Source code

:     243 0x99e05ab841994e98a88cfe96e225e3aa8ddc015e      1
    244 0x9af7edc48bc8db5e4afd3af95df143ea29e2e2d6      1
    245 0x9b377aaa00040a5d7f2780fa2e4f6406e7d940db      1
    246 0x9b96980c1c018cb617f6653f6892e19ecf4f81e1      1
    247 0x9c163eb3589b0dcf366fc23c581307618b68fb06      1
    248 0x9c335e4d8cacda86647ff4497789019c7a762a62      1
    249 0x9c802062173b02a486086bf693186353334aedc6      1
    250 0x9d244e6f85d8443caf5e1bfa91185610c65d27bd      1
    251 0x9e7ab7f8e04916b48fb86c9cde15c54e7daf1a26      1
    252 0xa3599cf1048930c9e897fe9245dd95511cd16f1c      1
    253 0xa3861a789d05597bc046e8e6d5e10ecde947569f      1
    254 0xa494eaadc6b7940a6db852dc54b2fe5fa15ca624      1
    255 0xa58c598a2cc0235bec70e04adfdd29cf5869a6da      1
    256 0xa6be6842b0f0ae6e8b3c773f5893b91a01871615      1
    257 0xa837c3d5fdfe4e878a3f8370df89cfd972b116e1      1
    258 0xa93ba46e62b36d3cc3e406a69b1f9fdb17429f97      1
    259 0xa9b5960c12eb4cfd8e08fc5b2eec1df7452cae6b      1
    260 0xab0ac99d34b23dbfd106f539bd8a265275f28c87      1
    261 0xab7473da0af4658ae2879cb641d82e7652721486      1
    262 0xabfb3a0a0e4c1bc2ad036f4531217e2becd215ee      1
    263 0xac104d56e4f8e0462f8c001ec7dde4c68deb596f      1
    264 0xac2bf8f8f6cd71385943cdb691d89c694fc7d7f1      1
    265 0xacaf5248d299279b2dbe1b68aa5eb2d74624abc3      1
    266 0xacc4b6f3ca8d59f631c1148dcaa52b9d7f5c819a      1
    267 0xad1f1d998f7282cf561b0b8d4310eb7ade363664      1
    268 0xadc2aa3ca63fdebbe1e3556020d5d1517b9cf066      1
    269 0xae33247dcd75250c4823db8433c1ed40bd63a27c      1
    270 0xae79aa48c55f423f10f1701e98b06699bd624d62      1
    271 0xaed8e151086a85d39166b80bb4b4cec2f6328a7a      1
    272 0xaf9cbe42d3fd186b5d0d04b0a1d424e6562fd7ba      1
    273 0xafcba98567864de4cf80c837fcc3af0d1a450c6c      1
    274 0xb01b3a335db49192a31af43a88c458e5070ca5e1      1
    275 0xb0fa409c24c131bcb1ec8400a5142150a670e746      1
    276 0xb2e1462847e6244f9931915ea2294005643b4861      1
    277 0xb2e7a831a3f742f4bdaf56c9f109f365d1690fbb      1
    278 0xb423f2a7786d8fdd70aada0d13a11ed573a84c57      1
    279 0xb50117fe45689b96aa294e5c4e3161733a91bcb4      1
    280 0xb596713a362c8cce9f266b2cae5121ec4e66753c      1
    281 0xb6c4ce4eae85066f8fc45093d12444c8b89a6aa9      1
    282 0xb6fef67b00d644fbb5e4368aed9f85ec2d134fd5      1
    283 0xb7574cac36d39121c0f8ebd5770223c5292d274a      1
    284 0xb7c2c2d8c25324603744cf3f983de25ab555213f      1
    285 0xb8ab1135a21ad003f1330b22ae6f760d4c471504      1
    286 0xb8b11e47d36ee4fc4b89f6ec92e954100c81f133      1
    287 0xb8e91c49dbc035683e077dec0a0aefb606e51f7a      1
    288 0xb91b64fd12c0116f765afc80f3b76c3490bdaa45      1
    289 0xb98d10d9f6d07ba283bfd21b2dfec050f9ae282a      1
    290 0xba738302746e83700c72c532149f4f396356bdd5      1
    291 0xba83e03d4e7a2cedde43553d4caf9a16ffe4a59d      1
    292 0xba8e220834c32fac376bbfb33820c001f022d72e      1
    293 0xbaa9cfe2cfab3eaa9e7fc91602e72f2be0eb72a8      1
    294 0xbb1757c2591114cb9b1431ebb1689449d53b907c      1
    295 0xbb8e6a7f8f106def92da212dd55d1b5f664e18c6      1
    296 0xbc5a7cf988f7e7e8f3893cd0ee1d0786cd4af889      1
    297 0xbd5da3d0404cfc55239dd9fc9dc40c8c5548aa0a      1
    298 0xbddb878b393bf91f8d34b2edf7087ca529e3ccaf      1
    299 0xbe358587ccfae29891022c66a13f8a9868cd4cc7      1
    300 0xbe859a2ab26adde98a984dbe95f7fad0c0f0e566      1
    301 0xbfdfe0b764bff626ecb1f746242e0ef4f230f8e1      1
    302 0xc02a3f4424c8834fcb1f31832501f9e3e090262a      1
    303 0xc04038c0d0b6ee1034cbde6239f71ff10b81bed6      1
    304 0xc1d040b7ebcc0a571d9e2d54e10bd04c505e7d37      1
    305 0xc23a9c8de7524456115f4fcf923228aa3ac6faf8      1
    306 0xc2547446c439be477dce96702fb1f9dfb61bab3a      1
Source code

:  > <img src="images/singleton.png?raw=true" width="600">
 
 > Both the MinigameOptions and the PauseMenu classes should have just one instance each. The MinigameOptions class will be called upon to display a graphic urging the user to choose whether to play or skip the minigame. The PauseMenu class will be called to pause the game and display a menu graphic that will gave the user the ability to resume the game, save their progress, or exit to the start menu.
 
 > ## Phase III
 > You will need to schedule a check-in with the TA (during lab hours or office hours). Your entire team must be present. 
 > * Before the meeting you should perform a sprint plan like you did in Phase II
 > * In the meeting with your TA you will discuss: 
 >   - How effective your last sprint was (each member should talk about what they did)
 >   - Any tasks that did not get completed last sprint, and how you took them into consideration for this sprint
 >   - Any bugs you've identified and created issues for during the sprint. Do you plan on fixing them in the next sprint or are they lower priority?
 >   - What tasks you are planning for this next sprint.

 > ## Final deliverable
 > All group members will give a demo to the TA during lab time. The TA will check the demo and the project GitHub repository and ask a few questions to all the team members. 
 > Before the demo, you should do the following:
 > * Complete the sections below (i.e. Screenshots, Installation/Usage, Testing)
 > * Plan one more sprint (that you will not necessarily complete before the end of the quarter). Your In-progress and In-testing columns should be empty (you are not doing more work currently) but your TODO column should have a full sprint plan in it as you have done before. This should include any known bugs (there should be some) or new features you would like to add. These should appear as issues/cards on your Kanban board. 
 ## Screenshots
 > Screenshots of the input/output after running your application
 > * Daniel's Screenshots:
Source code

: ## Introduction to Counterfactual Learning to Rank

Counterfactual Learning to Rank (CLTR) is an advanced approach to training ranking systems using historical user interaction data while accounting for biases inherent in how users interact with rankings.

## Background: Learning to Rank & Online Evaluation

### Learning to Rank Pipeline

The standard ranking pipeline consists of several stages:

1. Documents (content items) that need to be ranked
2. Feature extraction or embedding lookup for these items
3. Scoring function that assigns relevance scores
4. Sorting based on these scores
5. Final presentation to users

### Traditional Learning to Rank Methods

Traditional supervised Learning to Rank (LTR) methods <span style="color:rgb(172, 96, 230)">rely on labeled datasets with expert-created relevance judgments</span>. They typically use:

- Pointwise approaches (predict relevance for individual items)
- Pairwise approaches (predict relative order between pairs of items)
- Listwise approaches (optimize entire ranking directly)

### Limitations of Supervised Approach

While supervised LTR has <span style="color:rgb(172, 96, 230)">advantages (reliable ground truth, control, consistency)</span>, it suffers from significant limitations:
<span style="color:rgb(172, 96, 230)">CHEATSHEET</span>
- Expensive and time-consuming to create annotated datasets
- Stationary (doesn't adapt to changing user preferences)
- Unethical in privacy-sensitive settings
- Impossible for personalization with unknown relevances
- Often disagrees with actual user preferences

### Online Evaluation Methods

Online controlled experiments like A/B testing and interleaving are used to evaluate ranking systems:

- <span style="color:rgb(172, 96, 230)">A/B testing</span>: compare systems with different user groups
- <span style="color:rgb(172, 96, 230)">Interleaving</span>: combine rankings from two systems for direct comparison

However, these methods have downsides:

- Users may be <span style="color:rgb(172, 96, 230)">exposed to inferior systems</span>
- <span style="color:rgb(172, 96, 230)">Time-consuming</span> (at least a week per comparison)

---------------

Working from the data above, extract solely the lines from the one containing "different user groups" through the one containing "However, these methods", exactly as they appear, both included.

• Result for this exercise:
- <span style="color:rgb(172, 96, 230)">A/B testing</span>: compare systems with different user groups
- <span style="color:rgb(172, 96, 230)">Interleaving</span>: combine rankings from two systems for direct comparison

However, these methods have downsides:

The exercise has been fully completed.